In 2006, the stadium was expanded beyond the original capacity of 15,300 to 16,600. The capacity was later reduced to 16,300 in 2012 to make room for two giant screens. From 2018 the capacity is again reduced to 15,900.

Originally an all-seater stadium, parts of the west stand have been converted to safe standing in recent years.

The record attendance is 16,600 from 24 June 2007, when Viking met Brann.

Jåttåvågen railway station, which serves the Jæren Commuter Rail, is located right outside the stadium.

The venue has hosted the Norway national under-21 football team on four occasions, playing 1–0 against Spain on 31 May 2006, 1–1 against Bosnia and Herzegovina on 6 September 2006, 2–2 against Slovakia on 10 June 2009 and 2–2 against Belgium on 10 November 2011.

In a 2012 survey carried out by the Norwegian Players' Association among away-team captains, Viking Stadion was found to be the league's fourth-best stadium, with a score of 4.27 on a scale from one to five.

In 2015, it was decided to replace the natural grass surface of the stadium with artificial grass. The new surface was installed in March 2018.

In April 2018, the stadium was renamed SR-Bank Arena following a sponsorship deal with SpareBank 1 SR-Bank.

### WORK ORDER A
In the Viking Stadion text, when was the new artificial grass surface installed?
### WORK ORDER B
List every team the Norway national under-21 football team played at the venue, as given in the Viking Stadion text.
### WORK ORDER C
Write a continuation of the Viking Stadion text, starting after its final sentence.
None of the rows are needed for this work.

### EXERCISE DATA
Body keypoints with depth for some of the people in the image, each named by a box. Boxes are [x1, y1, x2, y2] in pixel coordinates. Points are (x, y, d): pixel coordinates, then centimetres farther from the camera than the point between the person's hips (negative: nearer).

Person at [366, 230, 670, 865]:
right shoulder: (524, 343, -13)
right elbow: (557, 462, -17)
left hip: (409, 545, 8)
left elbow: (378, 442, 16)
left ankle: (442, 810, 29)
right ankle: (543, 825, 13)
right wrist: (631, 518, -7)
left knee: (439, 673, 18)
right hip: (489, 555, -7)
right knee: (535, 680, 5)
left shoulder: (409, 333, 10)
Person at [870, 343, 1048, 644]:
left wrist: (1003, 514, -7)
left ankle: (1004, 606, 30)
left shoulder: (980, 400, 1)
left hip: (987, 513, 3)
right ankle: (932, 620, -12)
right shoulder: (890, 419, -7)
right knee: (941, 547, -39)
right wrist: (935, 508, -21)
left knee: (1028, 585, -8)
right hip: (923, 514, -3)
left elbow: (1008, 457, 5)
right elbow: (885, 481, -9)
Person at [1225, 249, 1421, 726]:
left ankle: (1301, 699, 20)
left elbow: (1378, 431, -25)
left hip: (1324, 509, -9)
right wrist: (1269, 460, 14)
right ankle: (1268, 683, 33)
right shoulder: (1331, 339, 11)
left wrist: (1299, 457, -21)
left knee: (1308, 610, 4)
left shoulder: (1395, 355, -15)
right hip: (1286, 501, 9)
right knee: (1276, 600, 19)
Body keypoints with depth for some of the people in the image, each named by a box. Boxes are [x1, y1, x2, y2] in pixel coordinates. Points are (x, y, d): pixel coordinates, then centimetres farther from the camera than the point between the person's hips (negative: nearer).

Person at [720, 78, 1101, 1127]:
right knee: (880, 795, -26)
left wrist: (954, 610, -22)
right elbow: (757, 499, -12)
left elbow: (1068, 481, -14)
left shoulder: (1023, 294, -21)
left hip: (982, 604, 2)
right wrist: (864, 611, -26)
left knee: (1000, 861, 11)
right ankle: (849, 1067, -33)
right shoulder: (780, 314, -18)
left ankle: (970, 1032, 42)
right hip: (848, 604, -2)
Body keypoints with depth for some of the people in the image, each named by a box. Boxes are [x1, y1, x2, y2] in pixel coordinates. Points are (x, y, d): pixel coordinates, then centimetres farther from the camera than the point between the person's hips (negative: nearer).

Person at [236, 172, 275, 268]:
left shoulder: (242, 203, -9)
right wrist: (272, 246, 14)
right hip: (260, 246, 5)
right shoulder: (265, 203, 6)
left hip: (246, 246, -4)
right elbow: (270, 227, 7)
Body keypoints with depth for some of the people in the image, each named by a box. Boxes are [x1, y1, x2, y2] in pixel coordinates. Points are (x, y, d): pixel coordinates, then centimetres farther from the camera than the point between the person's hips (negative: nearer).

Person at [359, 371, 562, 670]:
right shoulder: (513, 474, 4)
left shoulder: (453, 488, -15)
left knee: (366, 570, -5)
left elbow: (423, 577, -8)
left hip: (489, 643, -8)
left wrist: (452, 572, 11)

### REPLY A
March 2018.

### REPLY B
Spain, Bosnia and Herzegovina, Slovakia, Belgium

### REPLY C
In January 2025, Lyse AS acquired the naming rights of the stadium for a five-year period and renamed the stadium Lyse Arena.

The stadium can also host large music concerts and events. Among the artists who have played at Viking Stadion are Bryan Adams, R.E.M., Roger Waters, Bob Dylan, Sissel Kyrkjebø & Plácido Domingo, The Eagles, Kiss, Robbie Williams, Ylvis, Bon Jovi and Iron Maiden.

==Attendance==

|  | Eliteserien |
|  | 1. divisjon |

League attendance
| Season | Avg | Low | High | Ref |
|---|---|---|---|---|
| 2004 | 12,450 | 10,041 | 15,300 |  |
| 2005 | 13,699 | 11,967 | 15,231 |  |
| 2006 | 13,910 | 11,351 | 16,251 |  |
| 2007 | 15,842 | 13,808 | 16,600 |  |
| 2008 | 15,377 | 14,439 | 16,500 |  |
| 2009 | 13,071 | 11,374 | 15,328 |  |
| 2010 | 11,529 | 9,939 | 14,283 |  |
| 2011 | 10,255 | 8,898 | 12,584 |  |
| 2012 | 9,894 | 7,541 | 13,443 |  |
| 2013 | 10,284 | 8,525 | 13,218 |  |
| 2014 | 10,014 | 7,730 | 16,508 |  |
| 2015 | 10,272 | 7,086 | 14,463 |  |
| 2016 | 8,813 | 7,069 | 11,347 |  |
| 2017 | 7,380 | 6,157 | 9,838 |  |
| 2018 | 7,900 | 6,009 | 15,900 |  |
| 2019 | 8,933 | 6,500 | 15,029 |  |
| 2020 | 333 | 200 | 600 |  |
| 2021 | 6,041 | 600 | 14,105 |  |
| 2022 | 9,910 | 7,136 | 15,500 |  |
| 2023 | 12,923 | 9,477 | 15,900 |  |
| 2024 | 12,364 | 10,024 | 15,900 |  |
| 2025 | 13,731 | 9,644 | 15,900 |  |

==Future expansion==

In 2009, Viking planned a further permanent expansion of the stadium. By adding a new upper tier to the south and east stands, the capacity would be increased to 22,000. The plan was to have the expansion completed by 2016.

A decline in Viking's attendances did not deter plans in 2010. Local politicians were skeptical about the expansion, but decided to commence a formal planning process. By 2012, a continuing decline in attendances had made it obvious that the plans were not immediately viable.